“Bateram nele com um grande tronco […]. Eu ouvia os ossos dele quebrando”. Debbie Turner conta no lar de idosos onde vive a lenta agonia de seu marido, que foi espancado por agressores negros até a morte em sua fazenda da África do Sul.
Robert “Oki” Turner, um fazendeiro branco de 66 anos, passou a engrossar há seis meses a longa lista de vítimas de um dos legados envenenados do apartheid, os “assassinatos de agricultores”.
Um quarto de século depois do fim do regime segregacionista, o país vive uma situação de violência, fracassos econômicos e divisões raciais.
“Até quatro ou cinco anos atrás vivíamos felizes” em uma fazenda nas montanhas de Limpopo (nordeste), recorda Debbie.
Mas a violência extrema das grandes cidades se estendeu às províncias, com assaltos, tomadas de reféns e execuções, às vezes em troca de resgates ridículos, como uma caçadeira ou um aparelho de telefone.
No último 14 de junho, foi a vez dos Turner.
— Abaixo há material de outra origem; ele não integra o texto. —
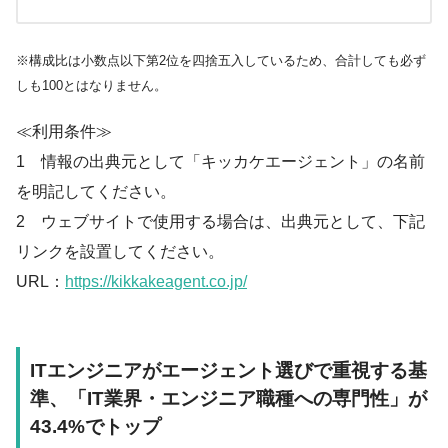
※構成比は小数点以下第2位を四捨五入しているため、合計しても必ず
しも100とはなりません。
≪利用条件≫
1 情報の出典元として「キッカケエージェント」の名前
を明記してください。
2 ウェブサイトで使用する場合は、出典元として、下記
リンクを設置してください。
URL：
https://kikkakeagent.co.jp/
ITエンジニアがエージェント選びで重視する基
準、「IT業界・エンジニア職種への専門性」が
43.4%でトップ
Em plena noite, homens armados irromperam em sua fazenda.
– ‘Não me estuprem’ –
“Arrastaram-me para dentro da casa, colocaram-me debaixo do chuveiro e queriam me estuprar”, conta a sexagenária. “Eu disse a eles: ‘Tenham piedade, não me estuprem, tenho aids'”.
Os assaltantes arrastaram depois “Oki” para o lado dela e lhe deram uma surra, antes de roubar milhares de randes do cofre.
Robert Turner morreu pouco depois, no hospital.
A cada ano, dezenas de agricultores brancos morrem na África do Sul de forma violenta, embora não existam estatísticas detalhadas sobre estes crimes.
A ONG AfriForum, porta-voz da minoria branca (9% da população), fez deste um de seus principais combates.
“A África do Sul é um país muito violento”, reconhece o vice-presidente da organização, Ernst Roets. “Mas estes ataques também têm uma causa política. Alguns dirigentes predicam o ódio contra os fazendeiros brancos e os acusam de todos os males”.
Em sua mira está Julius Malema, chefe da esquerda radical que exorta a “tomar a terra” dos brancos, e o presidente, Jacob Zuma, que em 2010 entoou o cântico revolucionário “atirem no fazendeiro, atirem no boer (descendente de colono holandês)”.
A agricultura sul-africana continua controlada, em grande parte, pelos descendentes dos colonos. Os agricultores brancos possuem 73% das terras, segundo um estudo recente.
– Mesma condenação –
Em um contexto de desemprego maciço, florescem os chamados à “transformação radical da economia” em benefício dos negros.
“Os negros acreditam que roubamos o país deles”, aponta o agricultor Gerhardus Harmse. “Mas fomos nós que o construímos”.
Esta posição extremista é muito ativa. No final de outubro, seus partidários provocaram um escândalo ao mostrar a antiga bandeira da África do Sul em manifestações nas que os fazendeiros brancos pediam ao governo medidas concretas de proteção.
O ministro da Polícia, Fikile Mbalula, negou-lhes qualquer tratamento privilegiado em um país onde a cada dia morrem 52 pessoas devido à violência, em sua maioria negros.
“O assassinato de qualquer sul-africano deve ser condenado da mesma forma”, afirmou.
Os agricultores negros também sofrem com a insegurança, mas resistem a se unir ao combate de seus colegas brancos. “Não aceitamos que alguns utilizem seu status de agricultores para difundir um discurso de extrema-direita”, explica Vuyo Mahlati, presidente da Associação de Agricultores Africanos (Afasa).
Ao se considerarem abandonados pelo governo, muitos agricultores brancos garantem sua segurança com seus próprios meios, às vezes patrulhando durante a noite, armados com pistolas.
“É preciso se proteger. […] Queremos estar tranquilos”, justifica Marli Swanepoel, de 37 anos, dono de uma fazenda isolada em Limpopo.
Outros se recusam a ceder perante o medo, como Hans Bergmann, assaltado uma manhã por homens armados que atiraram em seu pé e esvaziaram seu cofre.
“Vieram pelo dinheiro. […] Todo mundo acha que os agricultores são ricos”, diz este sexagenário. Mas “não vou começar a me trancar. A vida é assim”.